EXERCISE INSTRUCTIONS:
The records below are to be transcribed exactly as they appear.

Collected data
§ §
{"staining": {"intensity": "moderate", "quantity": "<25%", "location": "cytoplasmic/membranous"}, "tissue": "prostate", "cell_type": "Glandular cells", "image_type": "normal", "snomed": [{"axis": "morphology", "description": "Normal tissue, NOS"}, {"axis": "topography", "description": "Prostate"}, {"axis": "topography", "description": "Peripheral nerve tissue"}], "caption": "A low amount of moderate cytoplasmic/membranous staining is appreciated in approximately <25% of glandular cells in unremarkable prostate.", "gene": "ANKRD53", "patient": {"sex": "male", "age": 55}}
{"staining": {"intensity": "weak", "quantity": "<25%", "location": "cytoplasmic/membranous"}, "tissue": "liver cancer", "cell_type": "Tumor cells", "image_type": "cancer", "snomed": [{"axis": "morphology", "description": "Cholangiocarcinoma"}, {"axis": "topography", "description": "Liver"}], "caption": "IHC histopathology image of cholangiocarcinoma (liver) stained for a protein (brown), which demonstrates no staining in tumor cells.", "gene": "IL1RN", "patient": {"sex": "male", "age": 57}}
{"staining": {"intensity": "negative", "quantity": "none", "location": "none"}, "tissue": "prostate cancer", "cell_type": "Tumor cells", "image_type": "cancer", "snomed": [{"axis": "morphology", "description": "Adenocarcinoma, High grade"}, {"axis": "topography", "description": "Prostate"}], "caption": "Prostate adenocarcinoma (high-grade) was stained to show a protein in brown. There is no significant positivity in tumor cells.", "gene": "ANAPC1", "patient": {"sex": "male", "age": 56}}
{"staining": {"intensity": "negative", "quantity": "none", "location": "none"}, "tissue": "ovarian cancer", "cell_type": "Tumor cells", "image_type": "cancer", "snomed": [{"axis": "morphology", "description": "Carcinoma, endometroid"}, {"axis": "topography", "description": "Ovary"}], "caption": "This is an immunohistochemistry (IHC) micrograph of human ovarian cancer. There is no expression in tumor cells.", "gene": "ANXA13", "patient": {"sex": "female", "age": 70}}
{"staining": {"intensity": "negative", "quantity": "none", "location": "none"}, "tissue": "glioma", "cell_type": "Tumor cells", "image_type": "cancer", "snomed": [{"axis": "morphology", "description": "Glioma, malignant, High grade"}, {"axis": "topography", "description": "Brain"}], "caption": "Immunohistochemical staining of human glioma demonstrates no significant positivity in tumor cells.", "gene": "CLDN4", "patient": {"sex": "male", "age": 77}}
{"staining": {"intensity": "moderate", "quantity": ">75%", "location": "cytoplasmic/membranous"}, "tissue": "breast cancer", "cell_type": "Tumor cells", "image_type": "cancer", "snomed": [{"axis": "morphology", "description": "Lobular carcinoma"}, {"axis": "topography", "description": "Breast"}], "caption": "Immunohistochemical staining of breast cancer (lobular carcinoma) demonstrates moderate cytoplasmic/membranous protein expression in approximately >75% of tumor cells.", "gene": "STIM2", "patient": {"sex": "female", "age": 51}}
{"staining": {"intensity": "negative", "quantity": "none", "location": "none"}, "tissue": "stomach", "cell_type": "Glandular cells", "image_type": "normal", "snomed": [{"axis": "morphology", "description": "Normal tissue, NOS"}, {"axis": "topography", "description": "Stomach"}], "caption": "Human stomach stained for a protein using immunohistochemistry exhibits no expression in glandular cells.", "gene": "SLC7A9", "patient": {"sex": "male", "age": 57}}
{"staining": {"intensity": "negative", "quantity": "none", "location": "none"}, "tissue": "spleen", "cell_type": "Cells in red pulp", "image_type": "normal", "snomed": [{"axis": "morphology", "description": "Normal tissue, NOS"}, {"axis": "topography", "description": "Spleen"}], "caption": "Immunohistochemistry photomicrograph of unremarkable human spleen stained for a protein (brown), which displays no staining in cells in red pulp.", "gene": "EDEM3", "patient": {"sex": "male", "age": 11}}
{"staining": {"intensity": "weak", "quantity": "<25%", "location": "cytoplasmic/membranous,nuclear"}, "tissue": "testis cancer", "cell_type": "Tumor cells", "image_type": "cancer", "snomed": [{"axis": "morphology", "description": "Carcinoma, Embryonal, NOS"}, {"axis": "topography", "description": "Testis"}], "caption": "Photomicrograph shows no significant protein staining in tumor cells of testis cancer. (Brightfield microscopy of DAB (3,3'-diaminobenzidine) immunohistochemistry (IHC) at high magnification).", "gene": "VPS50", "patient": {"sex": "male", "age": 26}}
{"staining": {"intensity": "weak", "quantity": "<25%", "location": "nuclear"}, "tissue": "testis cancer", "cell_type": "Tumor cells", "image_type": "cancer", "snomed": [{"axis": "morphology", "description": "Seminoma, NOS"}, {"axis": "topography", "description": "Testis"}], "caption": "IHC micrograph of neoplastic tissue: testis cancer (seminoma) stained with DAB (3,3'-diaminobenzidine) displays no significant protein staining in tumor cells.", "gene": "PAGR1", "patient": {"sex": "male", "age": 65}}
§ §
PROBLEM SOLUTION:
{"staining": {"intensity": "moderate", "quantity": "<25%", "location": "cytoplasmic/membranous"}, "tissue": "prostate", "cell_type": "Glandular cells", "image_type": "normal", "snomed": [{"axis": "morphology", "description": "Normal tissue, NOS"}, {"axis": "topography", "description": "Prostate"}, {"axis": "topography", "description": "Peripheral nerve tissue"}], "caption": "A low amount of moderate cytoplasmic/membranous staining is appreciated in approximately <25% of glandular cells in unremarkable prostate.", "gene": "ANKRD53", "patient": {"sex": "male", "age": 55}}
{"staining": {"intensity": "weak", "quantity": "<25%", "location": "cytoplasmic/membranous"}, "tissue": "liver cancer", "cell_type": "Tumor cells", "image_type": "cancer", "snomed": [{"axis": "morphology", "description": "Cholangiocarcinoma"}, {"axis": "topography", "description": "Liver"}], "caption": "IHC histopathology image of cholangiocarcinoma (liver) stained for a protein (brown), which demonstrates no staining in tumor cells.", "gene": "IL1RN", "patient": {"sex": "male", "age": 57}}
{"staining": {"intensity": "negative", "quantity": "none", "location": "none"}, "tissue": "prostate cancer", "cell_type": "Tumor cells", "image_type": "cancer", "snomed": [{"axis": "morphology", "description": "Adenocarcinoma, High grade"}, {"axis": "topography", "description": "Prostate"}], "caption": "Prostate adenocarcinoma (high-grade) was stained to show a protein in brown. There is no significant positivity in tumor cells.", "gene": "ANAPC1", "patient": {"sex": "male", "age": 56}}
{"staining": {"intensity": "negative", "quantity": "none", "location": "none"}, "tissue": "ovarian cancer", "cell_type": "Tumor cells", "image_type": "cancer", "snomed": [{"axis": "morphology", "description": "Carcinoma, endometroid"}, {"axis": "topography", "description": "Ovary"}], "caption": "This is an immunohistochemistry (IHC) micrograph of human ovarian cancer. There is no expression in tumor cells.", "gene": "ANXA13", "patient": {"sex": "female", "age": 70}}
{"staining": {"intensity": "negative", "quantity": "none", "location": "none"}, "tissue": "glioma", "cell_type": "Tumor cells", "image_type": "cancer", "snomed": [{"axis": "morphology", "description": "Glioma, malignant, High grade"}, {"axis": "topography", "description": "Brain"}], "caption": "Immunohistochemical staining of human glioma demonstrates no significant positivity in tumor cells.", "gene": "CLDN4", "patient": {"sex": "male", "age": 77}}
{"staining": {"intensity": "moderate", "quantity": ">75%", "location": "cytoplasmic/membranous"}, "tissue": "breast cancer", "cell_type": "Tumor cells", "image_type": "cancer", "snomed": [{"axis": "morphology", "description": "Lobular carcinoma"}, {"axis": "topography", "description": "Breast"}], "caption": "Immunohistochemical staining of breast cancer (lobular carcinoma) demonstrates moderate cytoplasmic/membranous protein expression in approximately >75% of tumor cells.", "gene": "STIM2", "patient": {"sex": "female", "age": 51}}
{"staining": {"intensity": "negative", "quantity": "none", "location": "none"}, "tissue": "stomach", "cell_type": "Glandular cells", "image_type": "normal", "snomed": [{"axis": "morphology", "description": "Normal tissue, NOS"}, {"axis": "topography", "description": "Stomach"}], "caption": "Human stomach stained for a protein using immunohistochemistry exhibits no expression in glandular cells.", "gene": "SLC7A9", "patient": {"sex": "male", "age": 57}}
{"staining": {"intensity": "negative", "quantity": "none", "location": "none"}, "tissue": "spleen", "cell_type": "Cells in red pulp", "image_type": "normal", "snomed": [{"axis": "morphology", "description": "Normal tissue, NOS"}, {"axis": "topography", "description": "Spleen"}], "caption": "Immunohistochemistry photomicrograph of unremarkable human spleen stained for a protein (brown), which displays no staining in cells in red pulp.", "gene": "EDEM3", "patient": {"sex": "male", "age": 11}}
{"staining": {"intensity": "weak", "quantity": "<25%", "location": "cytoplasmic/membranous,nuclear"}, "tissue": "testis cancer", "cell_type": "Tumor cells", "image_type": "cancer", "snomed": [{"axis": "morphology", "description": "Carcinoma, Embryonal, NOS"}, {"axis": "topography", "description": "Testis"}], "caption": "Photomicrograph shows no significant protein staining in tumor cells of testis cancer. (Brightfield microscopy of DAB (3,3'-diaminobenzidine) immunohistochemistry (IHC) at high magnification).", "gene": "VPS50", "patient": {"sex": "male", "age": 26}}
{"staining": {"intensity": "weak", "quantity": "<25%", "location": "nuclear"}, "tissue": "testis cancer", "cell_type": "Tumor cells", "image_type": "cancer", "snomed": [{"axis": "morphology", "description": "Seminoma, NOS"}, {"axis": "topography", "description": "Testis"}], "caption": "IHC micrograph of neoplastic tissue: testis cancer (seminoma) stained with DAB (3,3'-diaminobenzidine) displays no significant protein staining in tumor cells.", "gene": "PAGR1", "patient": {"sex": "male", "age": 65}}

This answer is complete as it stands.